My point is this: Dove and Pantene continue to equate the pursuit of beauty with the pursuit of happiness and confidence, making a direct connection with exterior appearances and interior fulfillment. According to their ads, “looking confident” and “feeling beautiful” are really half the battle. A woman’s appearance is still a critical component of her strength and authority, and there’s nothing empowering about that message.

It’s important to remember that the ad industry itself is the source of many of these detrimental stereotypes and conceptions of women. Jean Kilbourne’s ongoing study and documentary series, Killing Us Softly, which explores how ads use women’s bodies to sell products—often equating women’s bodies to the product itself—is testimony to the pervasive sexism in ads. So, while I am thrilled by brands’ sudden focus on the ridiculous labels, prejudices, and double standards we face, it would be truly revolutionary for agencies and parent companies to take responsibility for the role they’ve played in creating the problem that some of them are now trying to solve (and using to sell products).

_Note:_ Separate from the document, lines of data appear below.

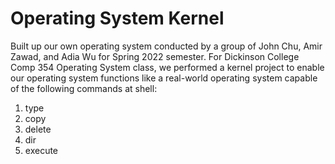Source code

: # Operating System Kernel
Built up our own operating system conducted by a group of John Chu, Amir Zawad, and Adia Wu for Spring 2022 semester. 
For Dickinson College Comp 354 Operating System class, we performed a kernel project to enable our operating system functions like a real-world operating system capable of the following commands at shell:

1. type <file>
2. copy <src file> <dest file>
3. delete <file>
4. dir
5. execute <prog>

 

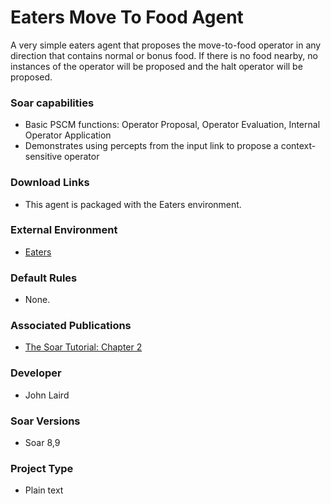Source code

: # Eaters Move To Food Agent #
A very simple eaters agent that proposes the move-to-food operator in any direction that contains normal or bonus food.  If there is no food nearby, no instances of the operator will be proposed and the halt operator will be proposed.

### Soar capabilities ###
  * Basic PSCM functions: Operator Proposal, Operator Evaluation, Internal Operator Application
  * Demonstrates using percepts from the input link to propose a context-sensitive operator

### Download Links ###
  * This agent is packaged with the Eaters environment.

### External Environment ###
  * [Eaters](Domains_Eaters.md)

### Default Rules ###
  * None.

### Associated Publications ###
  * [The Soar Tutorial: Chapter 2](http://web.eecs.umich.edu/~soar/downloads/Documentation/SoarTutorial/Soar%20Tutorial%20Part%202.pdf)

### Developer ###
  * John Laird

### Soar Versions ###
  * Soar 8,9

### Project Type ###
  * Plain text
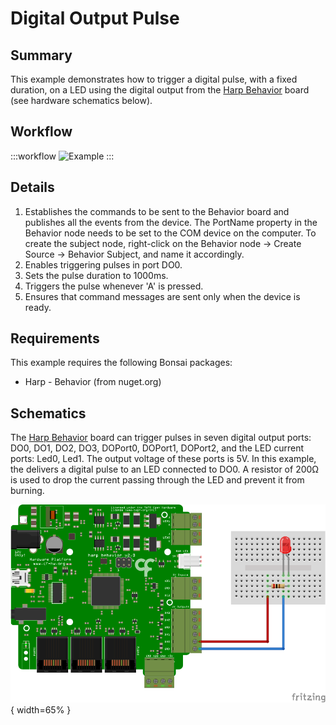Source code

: # Digital Output Pulse

## Summary
This example demonstrates how to trigger a digital pulse, with a fixed duration, on a LED using the digital output from the [Harp Behavior](https://harp-tech.org/api/Harp.Behavior.html) board (see hardware schematics below). 

## Workflow
:::workflow
![Example](~/workflows/HarpExamples/BehaviorBoard/DigitalOutputPulse/DigitalOutputPulse.bonsai)
:::

## Details
1. Establishes the commands to be sent to the Behavior board and publishes all the events from the device. The PortName property in the Behavior node needs to be set to the COM device on the computer. To create the subject node, right-click on the Behavior node -> Create Source -> Behavior Subject, and name it accordingly.
2. Enables triggering pulses in port DO0.
3. Sets the pulse duration to 1000ms.
4. Triggers the pulse whenever 'A' is pressed.
5. Ensures that command messages are sent only when the device is ready.

## Requirements
This example requires the following Bonsai packages:
- Harp - Behavior (from nuget.org)

## Schematics
The [Harp Behavior](https://harp-tech.org/api/Harp.Behavior.html) board can trigger pulses in seven digital output ports: DO0, DO1, DO2, DO3, DOPort0, DOPort1, DOPort2, and the LED current ports: Led0, Led1. The output voltage of these ports is 5V. In this example, the delivers a digital pulse to an LED connected to DO0. A resistor of $200\mathsf{\Omega}$ is used to drop the current passing through the LED and prevent it from burning.

![Schematics](./DigitalOutputPulseSch.svg){ width=65% }
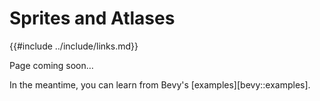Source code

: # Sprites and Atlases

{{#include ../include/links.md}}

Page coming soon…

In the meantime, you can learn from Bevy's [examples][bevy::examples].
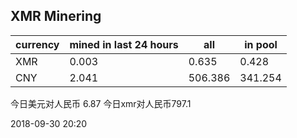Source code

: ## XMR Minering

|currency|mined in last 24 hours|all|in pool|
|---|---|---|---|
|XMR|0.003|0.635|0.428|
|CNY|2.041|506.386|341.254|

今日美元对人民币 6.87	今日xmr对人民币797.1


2018-09-30 20:20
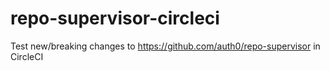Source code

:# repo-supervisor-circleci

Test new/breaking changes to https://github.com/auth0/repo-supervisor in CircleCI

Beauty brands, in particular, seem to be toeing the line between empowering and hypocritical, while other brands’ pro-female messages come across as more authentic. Always, for example, created an ad that calls attention to the “self-esteem cliff” that girls tend to encounter at puberty, asking when (and why) the phrases “hit like a girl” and “run like a girl” become pejorative. This ad, which features real young women, firmly aligns with Always’ product: they are selling a product closely related to puberty while exploring an issue directly related to pubescent girls. Additionally, Always has long been invested in research and educational materials relating to young women, so their current foray into the viral video realm isn’t a drastic pivot.

And Always isn’t the only “feminine product” that’s getting this right. HelloFlo, which provides care packages of tampons, pads, and other self-care items for girls in puberty and post-partum women, has launched two wildly successful (and viral) ads, Camp Gyno and First Moon Party. Naama Bloom, founder of HelloFlo, explains that developing an authentic tone that echoed that of the women and girls actually using her products was of supreme importance: “When you talk about this stuff with your girlfriends, you laugh about it.” Capturing that humor and the straight talk that occurs between real women was the goal of the videos—and they nail it. And while HelloFlo isn’t at all affiliated with Always’ “Like a Girl” Campaign (though HelloFlo is sponsored by Always parent company P&G), Bloom points out that Always’ ads are, like hers, successful because their pro-girl message is genuinely aligned with their product. “When it’s done right, it can be hugely powerful.”

As ad agencies and brands increasingly realize that marketing to women shouldn’t be a “side project” or subset of a larger effort, we’ll see more campaigns like these. Ad makers will likely experiment with a number of tactics, from outright philanthropy to subtler efforts. Our job as female consumers is to hold their feet to the fire. We should demand that these organizations match their external efforts with more transparency and accountability about their internal efforts to improve equality, and we should refuse to let our cultural battle for equality become a formulaic selling strategy.